#### [Work to complete]
Rewrite the piece on Lenstra's Algorithm, starting with "In the above" and going on through "within the try block.". Replace "caught" with "handled".

::: Text block :::

Mar 30, 2022

Learning Python Exceptions through Lenstra's Algorithm

This is part two of my series on Lenstra’s Algorithm. See part one here for the intuition for the algorithm.

In part one, we saw that Lenstra’s Algorithm can intuitively be understood as an algorithm literally built to fail. We repeatedly add a point to itself on an elliptic curve modulo the number to be factored and wait until a failure to compute a modular multiplicative inverse occurs. Because when that happens, it means that the GCD of the number to be factored and another number is non-zero. The latter number must be a factor of the former! We’ll see that this pattern of waiting for a failure to occur and handling it is exactly what exceptions help us do in the Python programming language. Along the way, let’s also dig deeper into the subroutines and implementation details of the algorithm.

What are exceptions?

try:
    y = 1/x
except ZeroDivisionError:
    print("Can't divide by zero!")

In the above code block, if x is ever 0, we will ‘throw’ a ZeroDivisionError exception. When an exception occurs within a try block, it must be ‘caught’ with an except block. When the exception is caught, the code within the except block is executed instead of the code within the try block.

What’s even more interesting is the behavior in Python if there isn’t an except block immediately after the try block.

::: Dataset content :::

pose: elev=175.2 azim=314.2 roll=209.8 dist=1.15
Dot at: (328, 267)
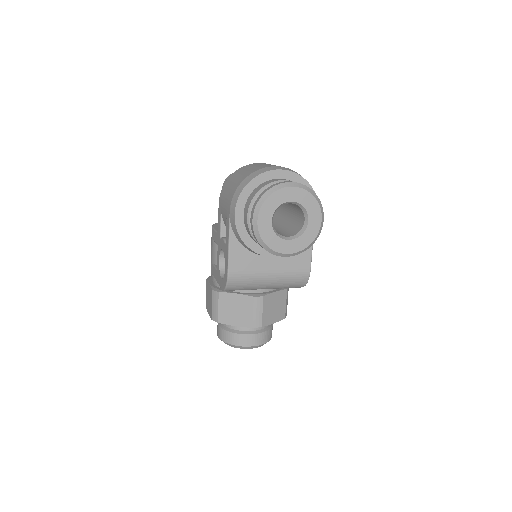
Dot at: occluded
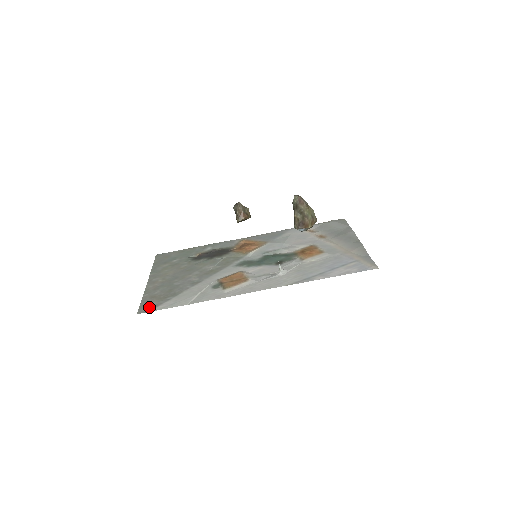
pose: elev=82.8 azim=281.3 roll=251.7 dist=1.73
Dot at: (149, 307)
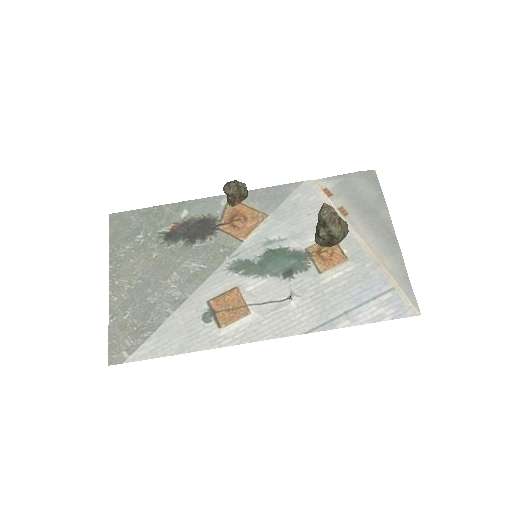
Dot at: (122, 352)
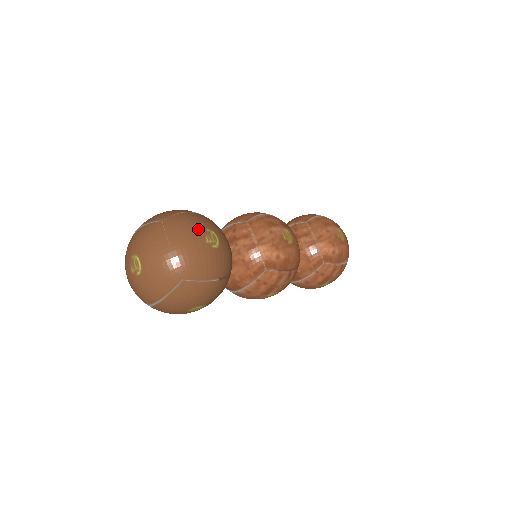
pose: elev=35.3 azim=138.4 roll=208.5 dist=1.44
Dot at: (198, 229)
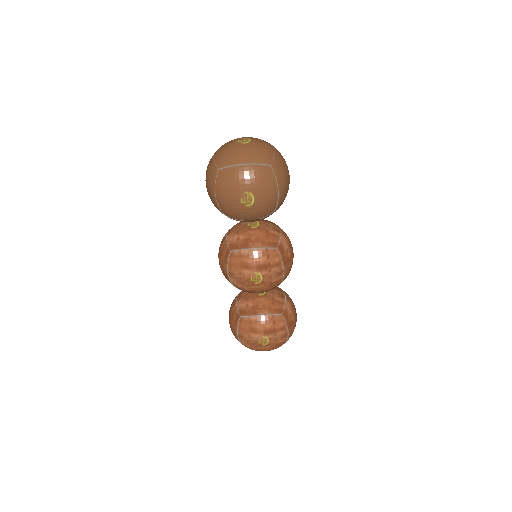
Dot at: occluded
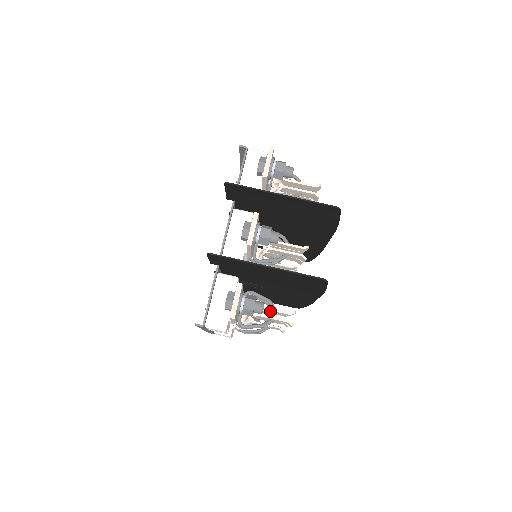
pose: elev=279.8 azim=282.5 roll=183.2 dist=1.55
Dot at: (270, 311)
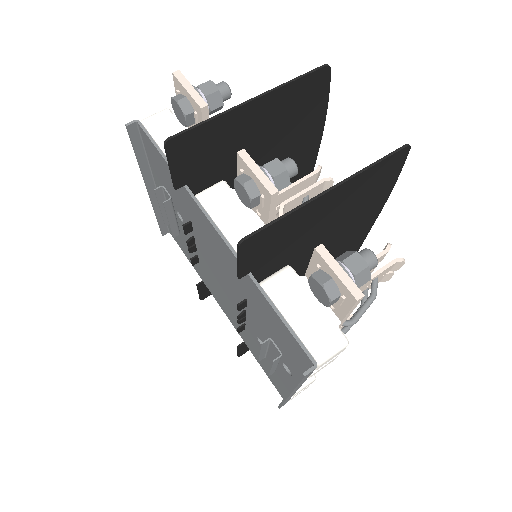
Dot at: occluded
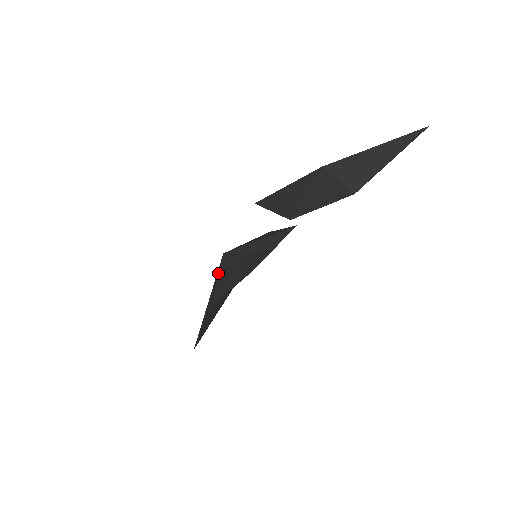
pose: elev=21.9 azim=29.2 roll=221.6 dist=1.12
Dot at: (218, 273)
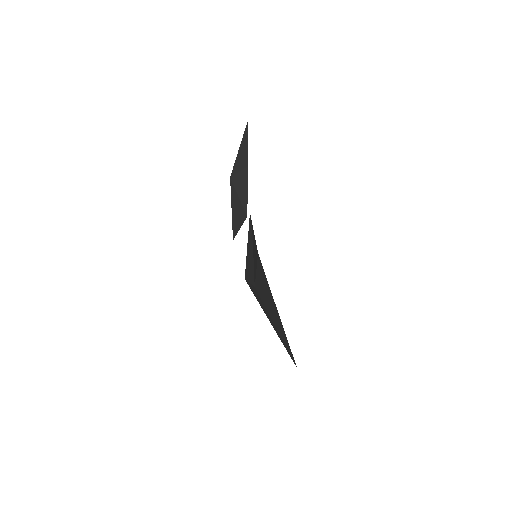
Dot at: (250, 286)
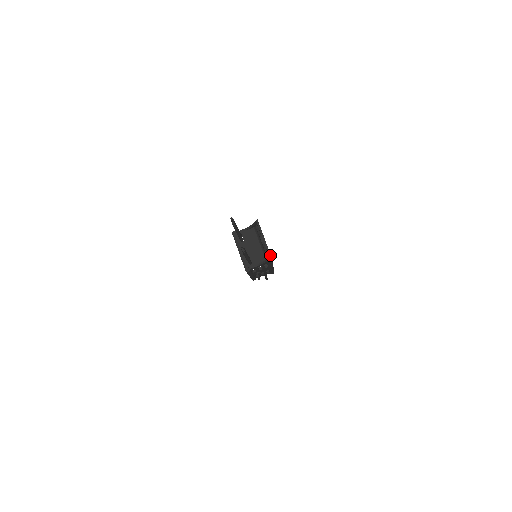
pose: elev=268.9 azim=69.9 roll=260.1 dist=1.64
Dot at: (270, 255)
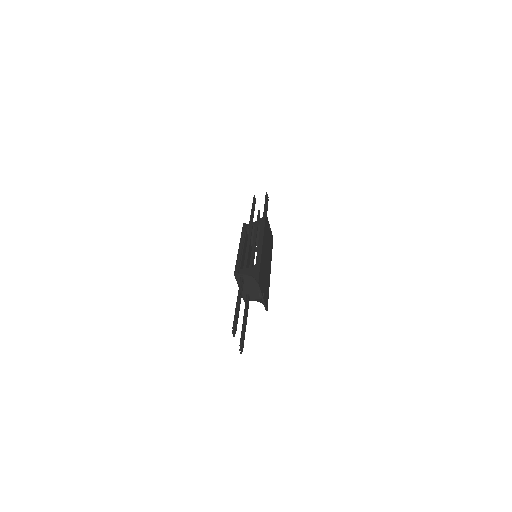
Dot at: (266, 309)
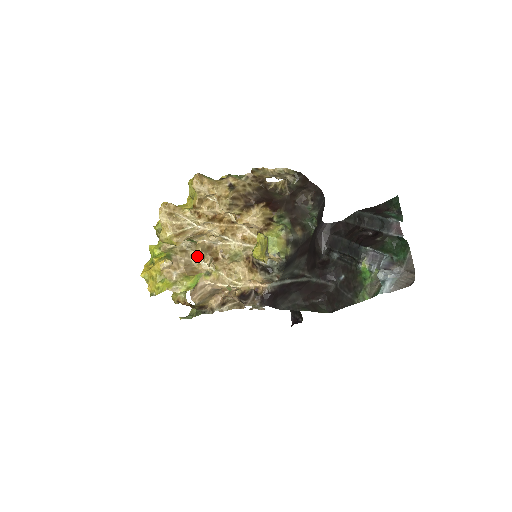
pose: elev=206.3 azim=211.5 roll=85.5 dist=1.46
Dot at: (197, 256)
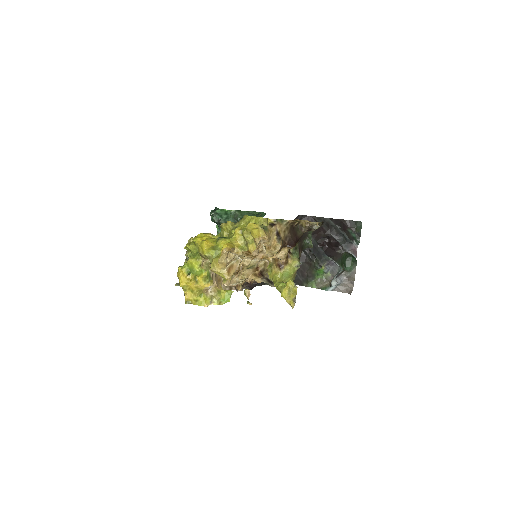
Dot at: occluded
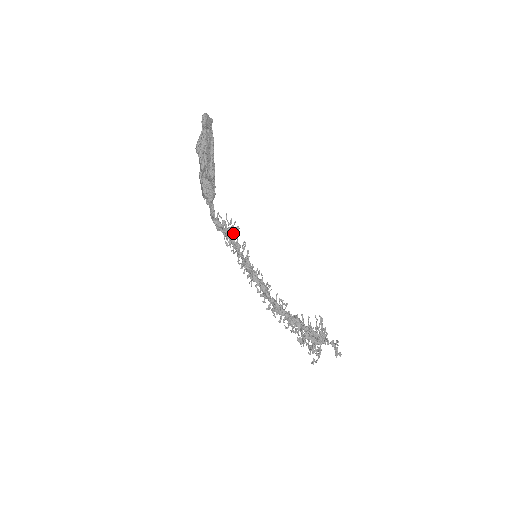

:::

#### [Final result]
In the above code block, if x is ever 0, we will ‘throw’ a ZeroDivisionError exception. When an exception occurs within a try block, it must be ‘handled’ with an except block. When the exception is handled, the code within the except block is executed instead of the code within the try block.